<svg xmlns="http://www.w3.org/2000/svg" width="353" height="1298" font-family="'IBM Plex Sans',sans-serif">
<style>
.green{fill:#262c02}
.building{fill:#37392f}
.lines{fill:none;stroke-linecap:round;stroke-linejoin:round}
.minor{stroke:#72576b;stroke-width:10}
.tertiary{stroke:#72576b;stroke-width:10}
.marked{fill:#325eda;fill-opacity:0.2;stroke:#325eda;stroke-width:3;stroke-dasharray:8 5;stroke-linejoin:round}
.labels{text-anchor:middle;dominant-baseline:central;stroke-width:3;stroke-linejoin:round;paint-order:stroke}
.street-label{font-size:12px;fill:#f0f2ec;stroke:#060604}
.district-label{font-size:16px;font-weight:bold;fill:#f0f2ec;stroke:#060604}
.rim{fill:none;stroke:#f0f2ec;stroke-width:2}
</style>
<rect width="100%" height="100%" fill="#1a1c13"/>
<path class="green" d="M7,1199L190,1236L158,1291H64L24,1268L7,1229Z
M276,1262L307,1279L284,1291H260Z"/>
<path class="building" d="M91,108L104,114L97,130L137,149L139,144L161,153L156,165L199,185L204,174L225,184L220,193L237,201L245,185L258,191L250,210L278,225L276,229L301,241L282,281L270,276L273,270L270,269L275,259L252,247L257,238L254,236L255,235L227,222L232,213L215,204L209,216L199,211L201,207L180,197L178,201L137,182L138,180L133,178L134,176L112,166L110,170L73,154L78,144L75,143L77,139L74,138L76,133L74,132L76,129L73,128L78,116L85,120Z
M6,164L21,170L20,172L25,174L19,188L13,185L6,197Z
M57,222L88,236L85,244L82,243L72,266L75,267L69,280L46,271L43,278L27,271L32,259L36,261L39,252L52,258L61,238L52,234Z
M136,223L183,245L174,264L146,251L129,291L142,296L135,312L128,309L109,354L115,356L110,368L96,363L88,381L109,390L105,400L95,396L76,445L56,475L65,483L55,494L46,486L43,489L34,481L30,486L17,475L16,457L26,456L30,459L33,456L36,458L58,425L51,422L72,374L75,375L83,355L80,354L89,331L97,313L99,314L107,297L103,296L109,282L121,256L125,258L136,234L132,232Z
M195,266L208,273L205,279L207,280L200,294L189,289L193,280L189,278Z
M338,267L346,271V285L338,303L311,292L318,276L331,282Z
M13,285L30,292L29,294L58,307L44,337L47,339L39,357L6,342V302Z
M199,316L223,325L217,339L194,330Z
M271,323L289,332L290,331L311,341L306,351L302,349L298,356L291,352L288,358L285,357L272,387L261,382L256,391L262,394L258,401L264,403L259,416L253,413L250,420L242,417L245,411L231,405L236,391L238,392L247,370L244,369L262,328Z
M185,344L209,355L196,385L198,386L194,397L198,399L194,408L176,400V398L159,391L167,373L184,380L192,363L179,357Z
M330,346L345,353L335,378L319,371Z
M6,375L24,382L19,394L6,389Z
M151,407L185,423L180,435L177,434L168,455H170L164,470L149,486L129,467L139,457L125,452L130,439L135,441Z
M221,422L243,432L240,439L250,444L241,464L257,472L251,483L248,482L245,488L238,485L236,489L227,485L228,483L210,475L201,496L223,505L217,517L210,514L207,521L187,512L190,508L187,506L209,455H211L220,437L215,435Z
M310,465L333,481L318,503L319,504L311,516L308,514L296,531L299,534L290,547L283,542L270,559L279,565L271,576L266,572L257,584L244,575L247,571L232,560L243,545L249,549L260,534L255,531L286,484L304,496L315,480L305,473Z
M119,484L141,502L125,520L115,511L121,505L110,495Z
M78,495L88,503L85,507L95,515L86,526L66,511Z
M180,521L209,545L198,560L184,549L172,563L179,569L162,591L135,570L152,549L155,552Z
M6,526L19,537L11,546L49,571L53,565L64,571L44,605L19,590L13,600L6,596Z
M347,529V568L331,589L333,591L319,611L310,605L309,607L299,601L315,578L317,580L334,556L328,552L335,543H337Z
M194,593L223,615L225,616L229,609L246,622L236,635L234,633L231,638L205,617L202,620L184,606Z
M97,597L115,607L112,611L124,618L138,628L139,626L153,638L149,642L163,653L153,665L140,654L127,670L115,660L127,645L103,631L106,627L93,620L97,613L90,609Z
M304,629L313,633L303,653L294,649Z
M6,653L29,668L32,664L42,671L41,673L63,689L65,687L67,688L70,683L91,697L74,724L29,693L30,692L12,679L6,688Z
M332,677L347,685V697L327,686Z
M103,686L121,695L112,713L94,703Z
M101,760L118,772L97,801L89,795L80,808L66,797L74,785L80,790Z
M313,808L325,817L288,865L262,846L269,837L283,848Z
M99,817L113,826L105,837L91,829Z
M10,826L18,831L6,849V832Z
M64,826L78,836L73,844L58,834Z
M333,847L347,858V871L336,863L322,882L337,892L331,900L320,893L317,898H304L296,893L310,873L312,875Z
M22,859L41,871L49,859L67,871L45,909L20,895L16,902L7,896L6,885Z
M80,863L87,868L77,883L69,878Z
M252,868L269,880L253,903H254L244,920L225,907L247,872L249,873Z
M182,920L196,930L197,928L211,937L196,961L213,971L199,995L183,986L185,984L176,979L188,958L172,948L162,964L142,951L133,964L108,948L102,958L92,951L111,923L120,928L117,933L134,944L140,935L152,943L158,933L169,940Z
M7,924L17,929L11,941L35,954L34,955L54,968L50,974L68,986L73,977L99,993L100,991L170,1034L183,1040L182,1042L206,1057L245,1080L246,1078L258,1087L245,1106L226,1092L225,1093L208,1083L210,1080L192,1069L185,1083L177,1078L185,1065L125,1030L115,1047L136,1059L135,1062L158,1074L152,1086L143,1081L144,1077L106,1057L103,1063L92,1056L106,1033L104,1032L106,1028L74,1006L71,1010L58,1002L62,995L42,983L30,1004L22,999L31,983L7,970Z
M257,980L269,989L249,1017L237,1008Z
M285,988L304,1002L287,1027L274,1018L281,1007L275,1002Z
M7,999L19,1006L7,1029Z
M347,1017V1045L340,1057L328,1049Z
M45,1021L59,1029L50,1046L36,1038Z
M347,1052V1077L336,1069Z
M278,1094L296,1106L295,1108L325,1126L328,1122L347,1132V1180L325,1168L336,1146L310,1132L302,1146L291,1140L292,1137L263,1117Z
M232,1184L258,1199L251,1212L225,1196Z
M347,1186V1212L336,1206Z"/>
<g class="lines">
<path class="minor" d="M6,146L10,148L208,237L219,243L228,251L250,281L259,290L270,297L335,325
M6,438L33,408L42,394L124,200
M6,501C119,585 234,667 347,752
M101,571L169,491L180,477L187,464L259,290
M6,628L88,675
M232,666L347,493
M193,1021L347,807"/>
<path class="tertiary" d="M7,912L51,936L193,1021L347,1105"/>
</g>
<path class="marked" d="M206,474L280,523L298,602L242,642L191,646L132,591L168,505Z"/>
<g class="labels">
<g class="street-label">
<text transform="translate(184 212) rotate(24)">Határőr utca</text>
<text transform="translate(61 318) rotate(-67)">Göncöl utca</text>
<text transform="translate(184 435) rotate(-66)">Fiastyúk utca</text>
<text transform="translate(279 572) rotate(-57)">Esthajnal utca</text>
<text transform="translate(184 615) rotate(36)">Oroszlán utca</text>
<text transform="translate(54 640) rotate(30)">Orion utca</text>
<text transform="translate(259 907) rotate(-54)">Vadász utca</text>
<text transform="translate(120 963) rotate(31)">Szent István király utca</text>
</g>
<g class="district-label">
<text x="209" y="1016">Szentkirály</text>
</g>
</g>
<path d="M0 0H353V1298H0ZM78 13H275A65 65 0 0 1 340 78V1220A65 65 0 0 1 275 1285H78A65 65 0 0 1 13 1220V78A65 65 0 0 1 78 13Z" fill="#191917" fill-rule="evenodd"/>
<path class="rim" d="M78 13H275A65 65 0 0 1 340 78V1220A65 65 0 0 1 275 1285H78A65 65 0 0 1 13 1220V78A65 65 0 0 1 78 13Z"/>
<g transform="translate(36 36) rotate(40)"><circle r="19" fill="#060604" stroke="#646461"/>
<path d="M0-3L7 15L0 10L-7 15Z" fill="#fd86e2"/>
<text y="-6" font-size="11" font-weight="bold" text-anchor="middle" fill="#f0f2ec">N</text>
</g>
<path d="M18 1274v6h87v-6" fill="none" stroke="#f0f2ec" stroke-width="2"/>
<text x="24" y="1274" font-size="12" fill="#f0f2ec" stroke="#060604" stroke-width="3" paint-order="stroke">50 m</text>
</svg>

#####

Task description:
Out of the entries, report each line that contains the word "anchor".

Exercise response:
.labels{text-anchor:middle;dominant-baseline:central;stroke-width:3;stroke-linejoin:round;paint-order:stroke}
<text y="-6" font-size="11" font-weight="bold" text-anchor="middle" fill="#f0f2ec">N</text>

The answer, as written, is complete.